113 本当は自分で生きたくて生きているのに、人のせいみたいに「生きなければならない」と思っているのだから、生きている限り何もかもが人のせいみたいになるのは当然だ。生きるためには、食べなければならない、食べるためには、稼がなければならない、そのためには、仕事をしなければならない。この「しなければならない」の繰り返しが、大人の言うところの「生活」だ。しなければならなくてする生活、生きなければならなくて生きる人生なんかが、どうして楽しいものであるだろう。

116 会社員や主婦の仕事を、そのまま楽しむことができるなら、それはその意味での才能なんだ。楽しんで仕事をしているうちに、気がつかなかった自分の才能に、気がつくこともあるだろう。生きなければならないから仕事をしなければならないなんて思っている限りは、人は決して本当には生きることはできないんだ。

  さあ、君は、どっちの人生を選ぶだろう。

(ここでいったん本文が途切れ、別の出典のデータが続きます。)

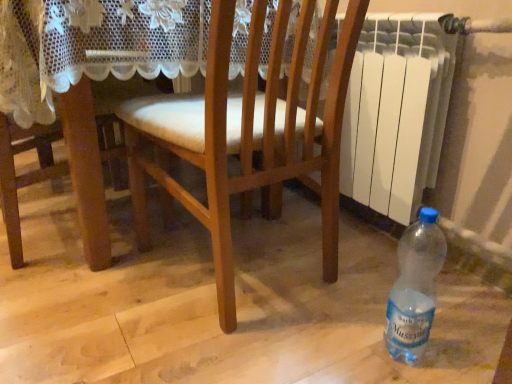
This screenshot has height=384, width=512. Identify the location of vacant space that's between wooden chair at center and translucent plastic bottle at lower right. (324, 331).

食べるために生きるのか、生きるために食べるのか。いずれの人生を選ぶにせよ、それは完全に君の自由だということ、覚悟を決めなくちゃね。

 私は、たまたま高校時代をオーストラリアで過ごしたのですが、オーストラリア人は「遊ぶために、仕事をする」人たちです。それに対して、日本人は「仕事をするために、遊ぶ」人たちです。私は、振り子の両極端の生活はできず、「遊びが仕事、仕事が遊び」みたいなところを見出す努力をしています。

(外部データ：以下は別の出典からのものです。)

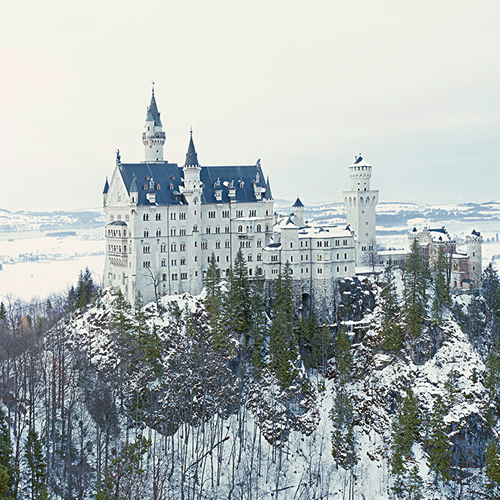
Identify the location of top left corner empty space. (5, 6).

★ マルチ能力と単に好きな教科(=『13歳のハローワーク』)の違うところは、例えば私のような空間認識能力のある人間は、建築家、都市計画家、あるいは写真家や画家などになればいいというのではないことです。確かに、学校時代は、地理・歴史(だけ)は得意でした。
 しかし、場所に関連づけてくれれば覚えることに苦労しないので、他の教科でもそれを使うことで、選択肢が広がります。同じように音感能力のある人は、音楽的なことを他の教科でも活用したり、運動・身体能力の優れた人は、からだを使うことを他の教科を学ぶときに活用すれば、そして人間関係の得意な人はそれを活用することでいろいろな教科をよく学べる可能性が高くなるという具合です。
 得意なことだけの枠の中に閉じ込めておいてはもったいない、という発想です。